Mijn late aankomst had één voordeel. Ik kon tussen de burgers gaan zitten. Ik houd namelijk helemaal niet van die formele gang van zaken. Wat mij betreft gaan we het volgend jaar dan ook anders doen. Geen plenaire bijeenkomst meer, maar een soort speeddate-bijeenkomst met raadsleden. Interactief met elkaar praten over de wensen en verlangens, in plaats van geformaliseerd eenrichtingsverkeer. En dan kunnen de raadsleden ook gewoon ‘nee’ zeggen, wanneer iets geen prioriteit heeft. Dan weten de insprekers ook gelijk waar ze aan toe zijn.

Politiek is keuzes maken, vooral als het op geld aankomt. Dat kun je beter open en transparant doen, dan in een ouderwetse formule die afstand schept. Weg met de hoorzitting.

Hoorzitting – vr 9 juni 2006

Het raadswerk in Breda kent twee jaarlijkse hoogtepunten. Eén ervan is de hoorzitting voor wijk- en buurtorganisaties die voorafgaande aan de kadernota wordt gehouden. Op een zonovergoten vrijdagmiddag zaten wij binnen in de Fazanterie in Ulvenhout.

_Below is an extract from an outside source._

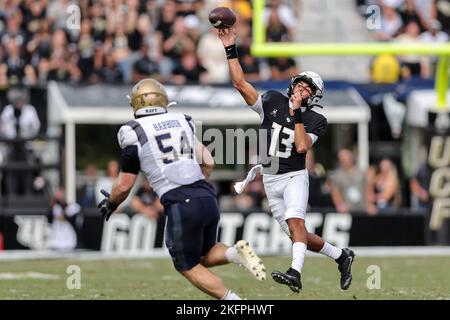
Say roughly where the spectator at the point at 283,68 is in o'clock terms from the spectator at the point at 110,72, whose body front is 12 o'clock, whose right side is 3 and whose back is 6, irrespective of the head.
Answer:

Om het geheel nog wat erger te maken schenen in ons gezicht de warme filmlampen van de lokale omroep, die het geheel registreerde voor integrale uitzending op tv.

Er zijn altijd meer wensen dan dat er geld beschikbaar is, zo gaat dat nu eenmaal. gelukkig hadden de dorps- en wijkraden veel waardering voor het nieuwe college. En dat we niet alle wensen in vervulling konden laten gaan, wilden de wijk- en dorpsraden ook nog wel begrijpen. Wat ze wel wilden was duidelijkheid: als het dit jaar niet kan, wanneer dan wel?

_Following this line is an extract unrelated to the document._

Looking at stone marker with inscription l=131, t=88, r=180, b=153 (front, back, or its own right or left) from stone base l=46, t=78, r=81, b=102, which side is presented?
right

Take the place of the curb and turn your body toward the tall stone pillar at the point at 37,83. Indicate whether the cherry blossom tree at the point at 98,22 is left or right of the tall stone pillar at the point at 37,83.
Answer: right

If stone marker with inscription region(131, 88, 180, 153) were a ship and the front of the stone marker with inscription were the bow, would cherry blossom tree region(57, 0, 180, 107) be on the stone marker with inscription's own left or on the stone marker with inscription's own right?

Op 20 en 22 juni is de behandeling van de adernota in de gemeenteraad. Benieuwd of de insprekers hun ingebrachte aandachtspunten dan nog herkennen. Wat mij betreft wel.

Hoorzitting – vr 20 mei 2005

De gemeentelijke Kadernota met daarin het beleid voor 2006 wordt binnenkort behandeld. In Breda betekent dit dat de burgers hun wensen en verlangens voor het komende jaar uit de doeken mogen doen in een speciale hoorzitting. Wie denkt dat dat een saaie bijeenkomst is met zeurende burgers heeft voor ongelijk.

Je hebt klagers en klagers. De belangenvertegenwoordigers die op de hoorzitting afkwamen waren, hadden inderdaad nogal wat wensen en aanmerkingen op het gemeentelijk beleid. Maar zeuren was het niet. In tegendeel, veel van de dingen op de wensenlijstjes van de diverse sprekers, vond ik niet meer dan normaal.

Of we aan alle wensen ook tegemoet kunnen komen, is een tweede. Want politiek is keuzes maken. En hoewel raadslid André Lips de eerste was om te zeggen dat Gemeenschapshuis De Koe nu onderhand maar eens rap moest worden uitgebreid, heb ik daar nog wel wat kanttekeningen bij. Want ik ken buurthuizen in andere wijken die harder aan een opknapbeurt toe zijn. En politiek is nu eenmaal keuzes maken, zeker wanneer de bomen even niet meer tot aan de hemel groeien.

En dan kies ik in eerste instantie voor de kwetsbare buurten, de wijken die het het hardste nodig hebben. Dat is bij sommige insprekers misschien geen populaire boodschap, maar het is wel eerlijk. Dus men moet niet verbaasd staan te kijken als ik het jeugdhonk in de Haagse Beemden of de bestrating in het Westeinde belangrijker vind dan het uit zijn jasje gegroeide gemeenschapshuis in Princenhage.